ESD spokesman Matthew Gorton said the plan set for a vote by ESD does not actually entail any property seizure — because the properties not already owned by the developers will be dealt with separately by whichever authority gets tasked with expanding Penn Station southward.

“Whichever Railroad entity is responsible for displacement, should it come to that, will need to provide relocation assistance in strict compliance with applicable laws and procedures,” Gorton said in an email.

The properties already owned by Vornado contain about 150 different businesses that will shutter when the developer builds its skyscrapers, with hundreds of employees.

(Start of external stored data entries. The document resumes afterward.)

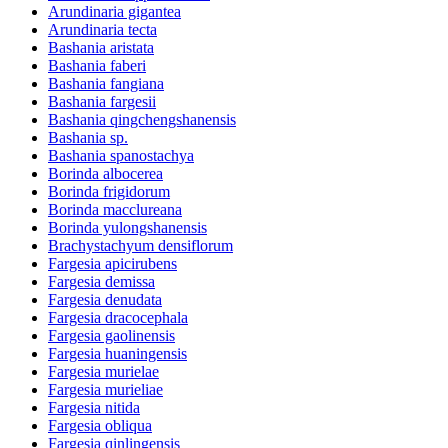
Arundinaria gigantea
Arundinaria tecta
Bashania aristata
Bashania faberi
Bashania fangiana
Bashania fargesii
Bashania qingchengshanensis
Bashania sp.
Bashania spanostachya
Borinda albocerea
Borinda frigidorum
Borinda macclureana
Borinda yulongshanensis
Brachystachyum densiflorum
Fargesia apicirubens
Fargesia demissa
Fargesia denudata
Fargesia dracocephala
Fargesia gaolinensis
Fargesia huaningensis
Fargesia murielae
Fargesia murieliae
Fargesia nitida
Fargesia obliqua
Fargesia qinlingensis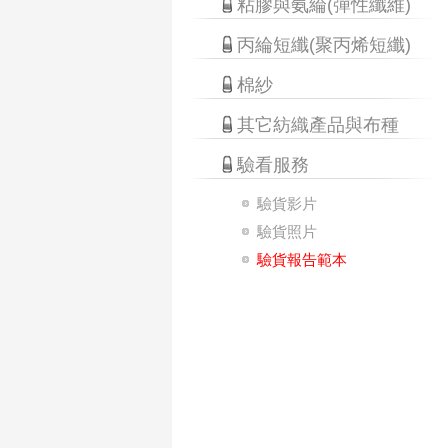
粘膠與氨綸(彈性纖維)
丙綸短纖(聚丙烯短纖)
棉紗
其它紡織產品與布種
驗看服務
驗貨影片
驗貨照片
驗貨報告範本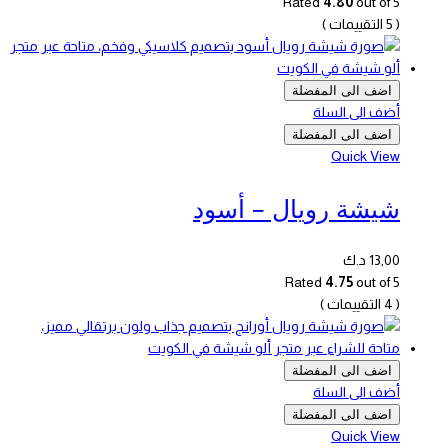
Rated
4.80
out of 5
( 5 التقييمات )
اضف الى المفضلة
أضف الى السلة
اضف الى المفضلة
Quick View
شيشة رويال – أسود
13,00
د.ك
Rated
4.75
out of 5
( 4 التقييمات )
اضف الى المفضلة
أضف الى السلة
اضف الى المفضلة
Quick View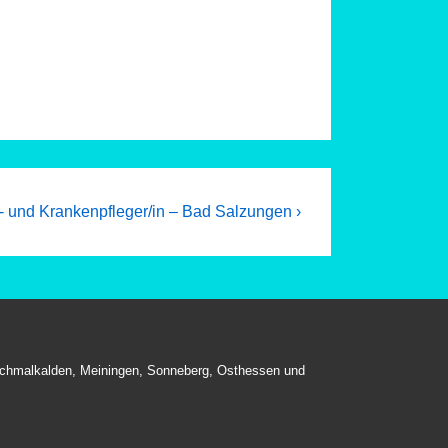
 und Krankenpfleger/in – Bad Salzungen ›
, Schmalkalden, Meiningen, Sonneberg, Osthessen und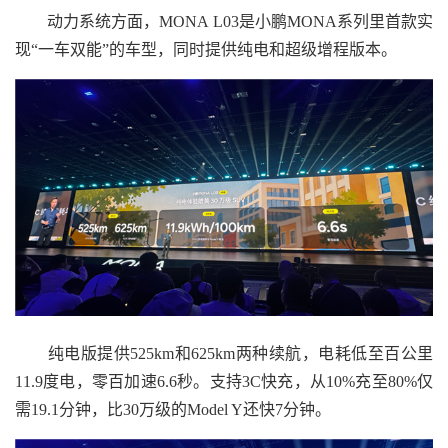
动力系统方面，MONA L03是小鹏MONA系列里首款实
现“一车双能”的车型，同时提供纯电和超级增程版本。
纯电版提供525km和625km两种续航，电耗低至百公里
11.9度电，零百加速6.6秒。支持3C快充，从10%充至80%仅
需19.1分钟，比30万级的Model Y还快7分钟。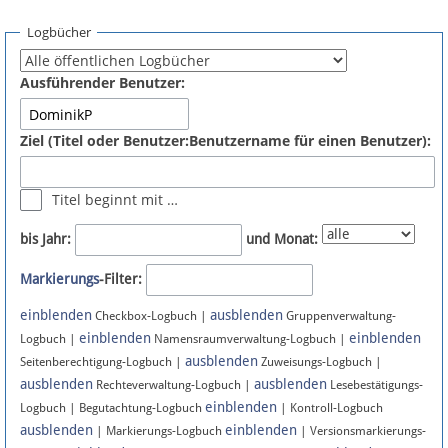
Spenden
Logbücher
Fördermitglied werden
Ausführender Benutzer:
Fehler melden
Ziel (Titel oder Benutzer:Benutzername für einen Benutzer):
Vernetzen
Titel beginnt mit …
Newsletter
bis Jahr:
und Monat:
Bluesky
Markierungs
-Filter:
einblenden
ausblenden
Facebook
Checkbox-Logbuch |
Gruppenverwaltung-
einblenden
einblenden
Logbuch |
Namensraumverwaltung-Logbuch |
ausblenden
Instagram
Seitenberechtigung-Logbuch |
Zuweisungs-Logbuch |
ausblenden
ausblenden
Rechteverwaltung-Logbuch |
Lesebestätigungs-
einblenden
Logbuch | Begutachtung-Logbuch
| Kontroll-Logbuch
ausblenden
einblenden
| Markierungs-Logbuch
| Versionsmarkierungs-
Anmelden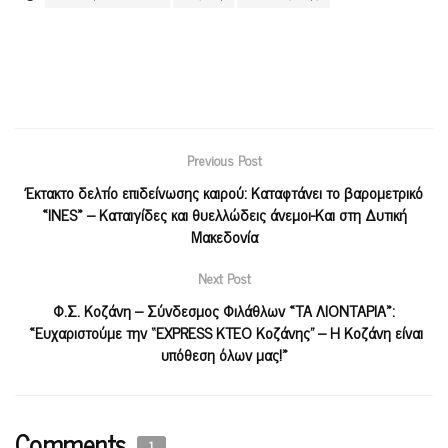
Previous Post
Έκτακτο δελτίο επιδείνωσης καιρού: Καταφτάνει το βαρομετρικό
«INES» – Καταιγίδες και θυελλώδεις άνεμοι-Και στη Δυτική
Μακεδονία
Next Post
Φ.Σ. Κοζάνη – Σύνδεσμος Φιλάθλων «ΤΑ ΛΙΟΝΤΑΡΙΑ»:
«Ευχαριστούμε την “EXPRESS ΚΤΕΟ Κοζάνης” – Η Κοζάνη είναι
υπόθεση όλων μας!»
Comments
1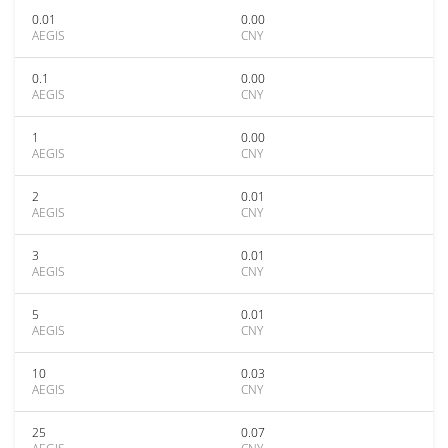
0.01
0.00
AEGIS
CNY
0.1
0.00
AEGIS
CNY
1
0.00
AEGIS
CNY
2
0.01
AEGIS
CNY
3
0.01
AEGIS
CNY
5
0.01
AEGIS
CNY
10
0.03
AEGIS
CNY
25
0.07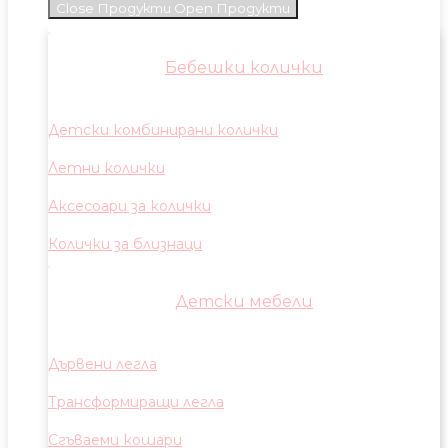
Close Продукти
Open Продукти
Бебешки колички
Детски комбинирани колички
Летни колички
Аксесоари за колички
Колички за близнаци
Детски мебели
Дървени легла
Трансформиращи легла
Сгъваеми кошари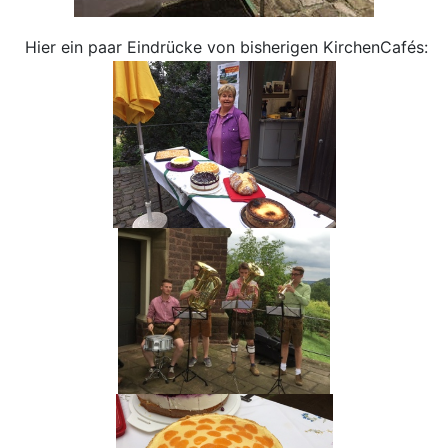
Hier ein paar Eindrücke von bisherigen KirchenCafés:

O’Brien, the owner of Tracks, expects to know more after the primary election wraps up on Tuesday. ESD’s board will vote on the plan in July 2022, Gorton said.

Abe Figueroa
Abe Figuero, a regular at The Molly Wee Pub tells The Post that he considers the bar to be his second home.
Matthew McDermott

Barfly Abe Figuero, 73, has been drinking at the Molly Wee Pub since 1988, which has become a “second home.” He threw his retirement party there earlier this month.

“Check the hearts of the people in this neighborhood and they’ll be devastated to lose this pub,” Figuero said.

“The people here have become like family.”